Alors voilà sans pompe les entrepreneurs de pompes funèbres

 

sans jugement  les hommes du jugement dernier.

 

En vain dans la tiédeur de votre gorge mûrissez-vous vingt fois la même pauvre consolation, que nous sommes des marmonneurs de mots.

 

En vain : quand passe dans le ciel floche

la fulgurante sentence poétique,

ô niais

votre fébrile sidération et vos occlusions d’yeux, et vos paralysies

et vos contractures

et vos pouls en galop

vous ont lumineusement démentis !

 

Des mots ! quand nous manions des quartiers de ce monde, quand nous épousons des continents en délire, quand nous forçons de fumantes portes, des mots ! ah oui, des mots, mais des mots de sang frais, des mots qui sont des raz de marée et dex érésipèles et des paludismes, et des laves, et des feux de brousse, et des flmabées de chair, et des flambées de villes…

 

Sachez-le bien :

 

je ne joue jamais si ce n’est à l’an mil

 

je ne joue jamais si ce n’est à la Grande Peur

 

Accomodez-vous de moi. Je ne m’accomode pas de vous.

 

Parfois on me voit d’un grand geste du cerveau, happer un nuage trop rouge, ou une caresse de pluie, ou un prélude du vent,

 

ne vous tranquilisez pas outre mesure :

 

Je force la membrane vitelline qui me sépare de moi-même,

Je force les grandes eaux qui me ceinturent de sang

 

C’est moi, rien que moi qui arrête ma place sur le dernier

train de la dernière vague du dernier raz de marée,

 

C’est moi, rien que moi

 

qui prend langue avec la dernière angoisse

 

C’est moi, oh ! rien que moi

 

qui m’assure au chalumeau

 

les premières gouttes de lait virginal !

 

Vous avez parfois rencontré sous la lune, efflanqué, un grand aboi de chien maraudeur.

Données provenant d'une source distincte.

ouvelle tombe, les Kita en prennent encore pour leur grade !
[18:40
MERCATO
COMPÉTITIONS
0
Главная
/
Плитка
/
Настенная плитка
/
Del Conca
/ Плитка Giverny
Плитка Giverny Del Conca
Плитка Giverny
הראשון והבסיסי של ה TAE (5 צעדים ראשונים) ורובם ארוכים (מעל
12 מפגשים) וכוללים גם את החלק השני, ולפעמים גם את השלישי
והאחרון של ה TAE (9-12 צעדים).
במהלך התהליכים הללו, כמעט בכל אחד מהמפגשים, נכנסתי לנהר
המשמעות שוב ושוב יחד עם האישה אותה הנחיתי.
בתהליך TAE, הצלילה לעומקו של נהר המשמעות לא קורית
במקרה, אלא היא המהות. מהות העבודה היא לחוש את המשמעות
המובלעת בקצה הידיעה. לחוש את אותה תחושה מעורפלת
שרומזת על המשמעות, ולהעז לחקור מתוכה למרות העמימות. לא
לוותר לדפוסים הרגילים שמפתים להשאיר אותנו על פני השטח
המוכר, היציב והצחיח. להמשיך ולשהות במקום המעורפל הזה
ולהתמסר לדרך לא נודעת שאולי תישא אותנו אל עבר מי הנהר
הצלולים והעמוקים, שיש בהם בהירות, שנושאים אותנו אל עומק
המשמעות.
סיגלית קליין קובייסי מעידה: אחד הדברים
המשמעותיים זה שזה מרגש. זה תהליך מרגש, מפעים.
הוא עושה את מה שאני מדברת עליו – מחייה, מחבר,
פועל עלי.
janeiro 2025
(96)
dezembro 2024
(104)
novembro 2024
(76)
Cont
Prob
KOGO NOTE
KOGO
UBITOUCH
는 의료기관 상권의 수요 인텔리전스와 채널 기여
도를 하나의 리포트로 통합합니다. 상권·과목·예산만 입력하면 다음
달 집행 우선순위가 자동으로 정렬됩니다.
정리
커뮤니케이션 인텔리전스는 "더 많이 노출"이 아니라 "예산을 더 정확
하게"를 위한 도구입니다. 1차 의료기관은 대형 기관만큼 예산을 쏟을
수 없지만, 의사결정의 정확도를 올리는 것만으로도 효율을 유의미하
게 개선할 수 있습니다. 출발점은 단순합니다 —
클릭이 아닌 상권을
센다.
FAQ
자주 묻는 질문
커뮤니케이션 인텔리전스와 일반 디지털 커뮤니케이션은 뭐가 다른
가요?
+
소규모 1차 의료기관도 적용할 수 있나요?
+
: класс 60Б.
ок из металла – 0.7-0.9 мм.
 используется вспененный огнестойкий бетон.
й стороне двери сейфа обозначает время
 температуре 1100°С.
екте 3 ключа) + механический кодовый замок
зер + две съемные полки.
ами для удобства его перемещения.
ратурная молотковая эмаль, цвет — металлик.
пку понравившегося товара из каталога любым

Il n’y a pas eu d’avertissement des ions de la lumière cendrée, mais simplement un grand flairement, et un grand feulement s’est durci dans l’épaisseur de l’air. Et vous avez été soudainement pris dans un liquide filet de redditions sommaires, de montées de fusées non éclairantes, le feux de peloton, d’écoulements de styrax… Et vous avez tremblé innénarrablement.

 

Donc notre enfer vous prendra au collet.

Notre enfer vous fera ployer vos maigres ossatures.

Vos grâces de tétras lyrure n’exorciseront rien.

 

Il suffit. Je ne vous aurai point oubliés.

 

Je suis un cadavre, yeux clos, qui tape du morse frénétique sur le toit mince de la Mort

 

Je suis un cadavre qui exubère de la rive dormante de ses membres un cri d’acier non confondu.

 

Vous

ô vous qui vous bouchez les oreilles

c’est à vous, c’est pour vous que je parle, pour vous qui écartèlerez demain jusqu’aux larmes la paix paissante de vos sourires,

 

pour vous qui un matin entasserez dans votre besace mes mots et prendrez à l’heure où sommeillent les enfants de la peur,

 

l’oblique chemin des fuites et des monstres.